__WORK TO BE COMPLETED__
Only the lines below between the ones containing "right hip: (480, 272)" and "left back paw: (449, 354)", inclusive, are to be reproduced, each exactly as it stands.

__INFORMATION GIVEN__
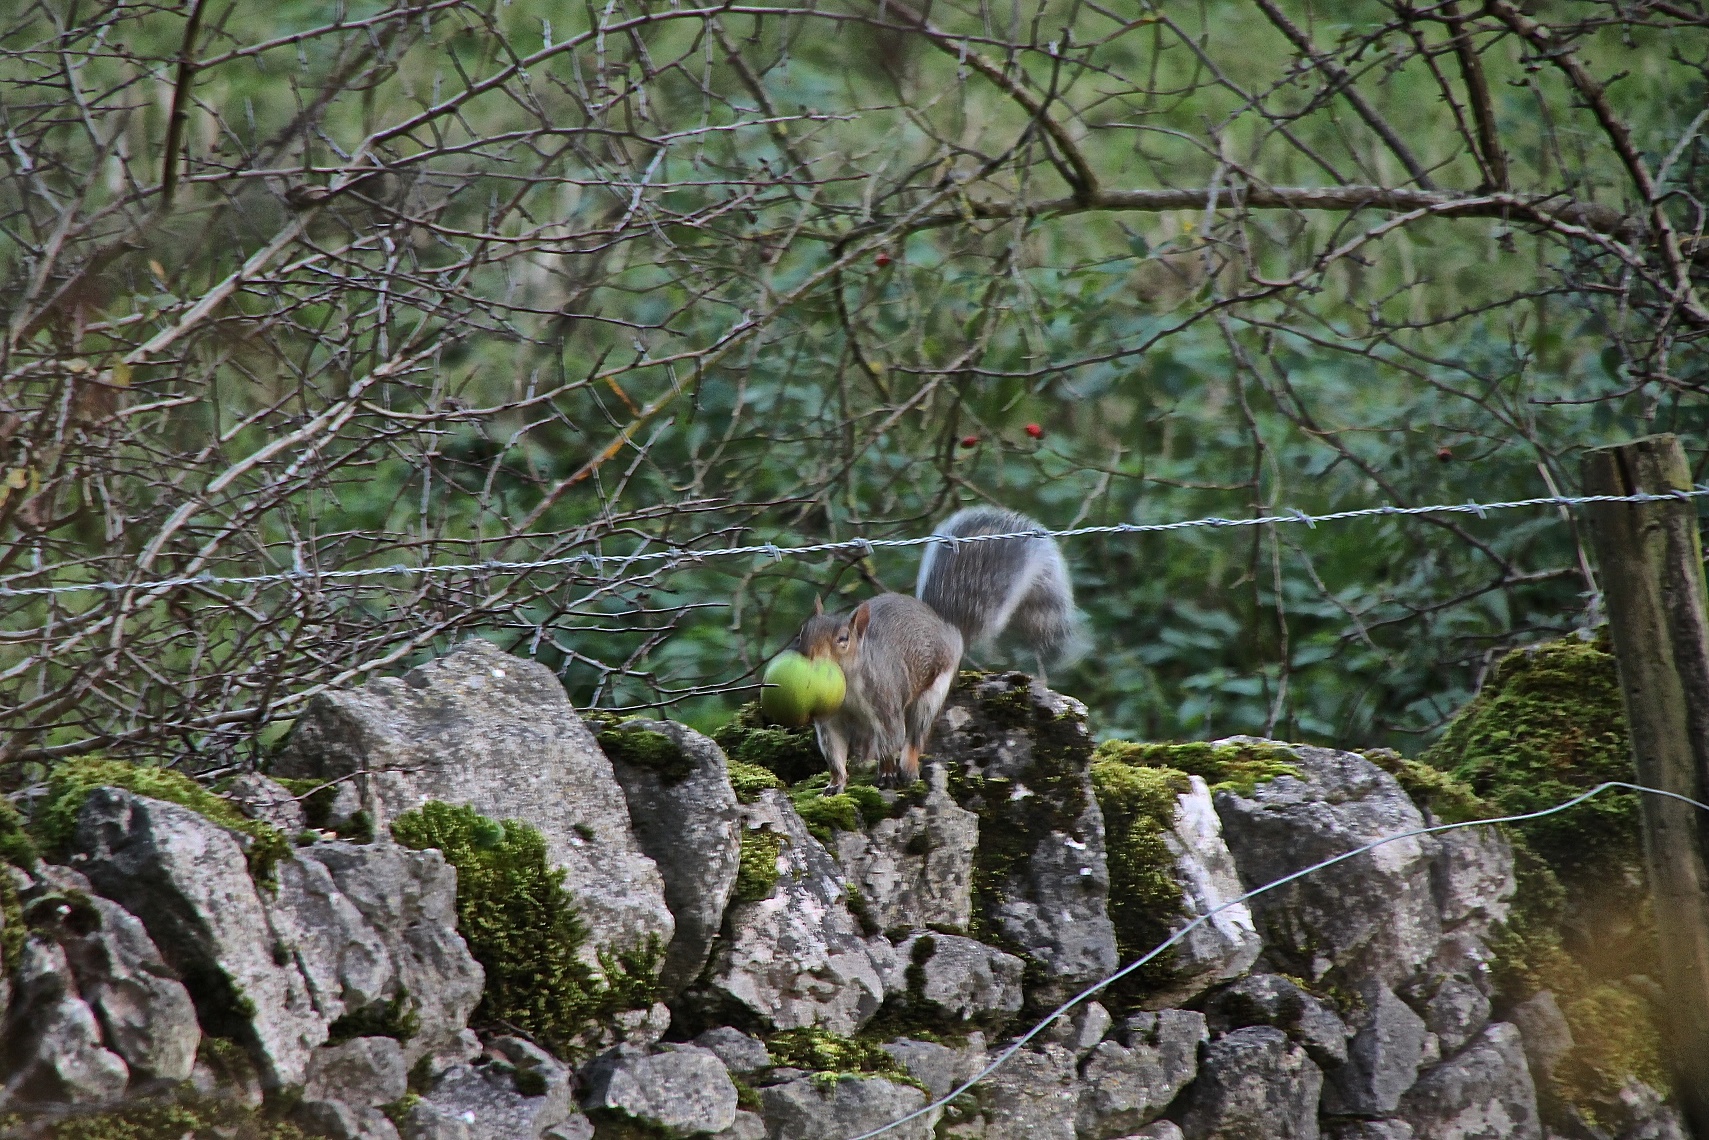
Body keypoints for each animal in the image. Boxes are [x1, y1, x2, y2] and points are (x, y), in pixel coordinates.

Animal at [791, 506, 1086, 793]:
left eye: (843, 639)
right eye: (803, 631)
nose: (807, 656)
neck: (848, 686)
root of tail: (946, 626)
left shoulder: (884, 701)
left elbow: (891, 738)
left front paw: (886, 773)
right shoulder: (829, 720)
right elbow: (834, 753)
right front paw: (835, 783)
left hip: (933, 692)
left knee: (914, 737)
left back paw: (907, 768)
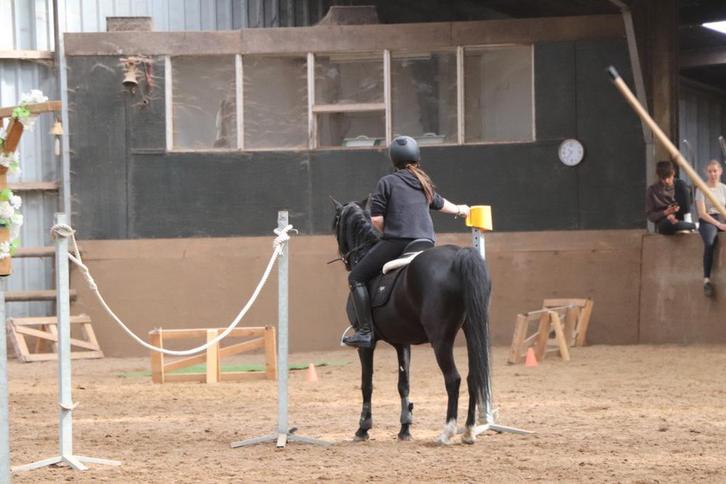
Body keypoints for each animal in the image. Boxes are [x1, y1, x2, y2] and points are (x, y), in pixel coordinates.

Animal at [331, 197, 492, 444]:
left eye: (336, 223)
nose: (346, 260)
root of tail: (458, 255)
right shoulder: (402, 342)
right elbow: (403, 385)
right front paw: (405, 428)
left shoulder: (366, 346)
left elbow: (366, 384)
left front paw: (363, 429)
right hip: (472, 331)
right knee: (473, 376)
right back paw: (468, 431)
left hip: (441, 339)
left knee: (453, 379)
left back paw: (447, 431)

==

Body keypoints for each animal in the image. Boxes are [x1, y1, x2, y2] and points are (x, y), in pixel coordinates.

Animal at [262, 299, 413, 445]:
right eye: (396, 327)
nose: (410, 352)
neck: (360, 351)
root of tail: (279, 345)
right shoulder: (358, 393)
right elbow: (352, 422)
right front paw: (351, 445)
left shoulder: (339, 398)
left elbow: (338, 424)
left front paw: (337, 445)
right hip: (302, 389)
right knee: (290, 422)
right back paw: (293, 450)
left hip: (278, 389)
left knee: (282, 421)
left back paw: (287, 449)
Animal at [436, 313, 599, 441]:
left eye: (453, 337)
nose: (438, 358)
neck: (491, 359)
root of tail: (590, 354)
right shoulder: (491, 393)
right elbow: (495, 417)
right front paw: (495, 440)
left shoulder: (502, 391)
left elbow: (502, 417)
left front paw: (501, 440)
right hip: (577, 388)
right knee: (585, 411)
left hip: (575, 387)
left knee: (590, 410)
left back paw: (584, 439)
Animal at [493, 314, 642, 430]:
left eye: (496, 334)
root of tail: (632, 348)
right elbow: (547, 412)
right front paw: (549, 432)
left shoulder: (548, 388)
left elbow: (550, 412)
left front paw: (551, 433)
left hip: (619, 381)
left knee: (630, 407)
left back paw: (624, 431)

--

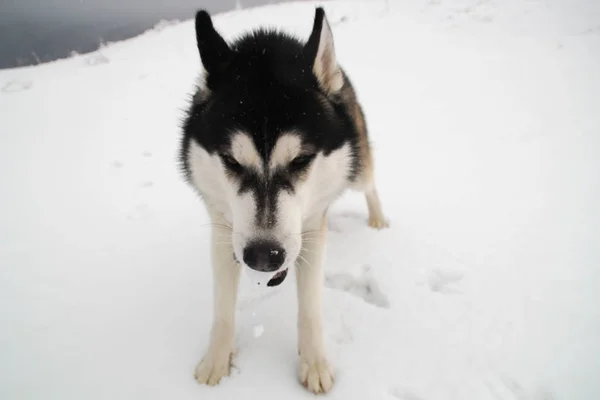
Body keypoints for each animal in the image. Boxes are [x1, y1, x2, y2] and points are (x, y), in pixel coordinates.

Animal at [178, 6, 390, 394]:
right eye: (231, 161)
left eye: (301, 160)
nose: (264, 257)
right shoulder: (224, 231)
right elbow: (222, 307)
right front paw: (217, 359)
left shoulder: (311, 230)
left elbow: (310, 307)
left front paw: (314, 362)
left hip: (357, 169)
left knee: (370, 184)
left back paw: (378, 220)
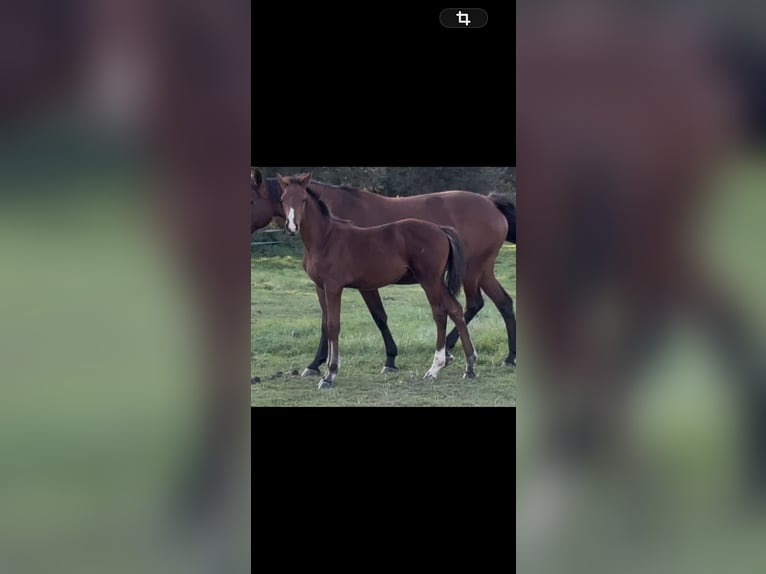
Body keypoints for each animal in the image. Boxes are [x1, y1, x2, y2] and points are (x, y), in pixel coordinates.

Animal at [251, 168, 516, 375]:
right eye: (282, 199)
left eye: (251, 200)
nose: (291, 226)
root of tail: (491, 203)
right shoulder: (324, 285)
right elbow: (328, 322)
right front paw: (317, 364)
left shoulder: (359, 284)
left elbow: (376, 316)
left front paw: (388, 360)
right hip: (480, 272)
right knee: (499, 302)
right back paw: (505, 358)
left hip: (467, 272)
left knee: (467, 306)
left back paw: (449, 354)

__RESPONSE AREA__
right hip: (480, 272)
right knee: (499, 302)
right back paw: (505, 358)
left hip: (467, 272)
left knee: (467, 306)
left back paw: (449, 354)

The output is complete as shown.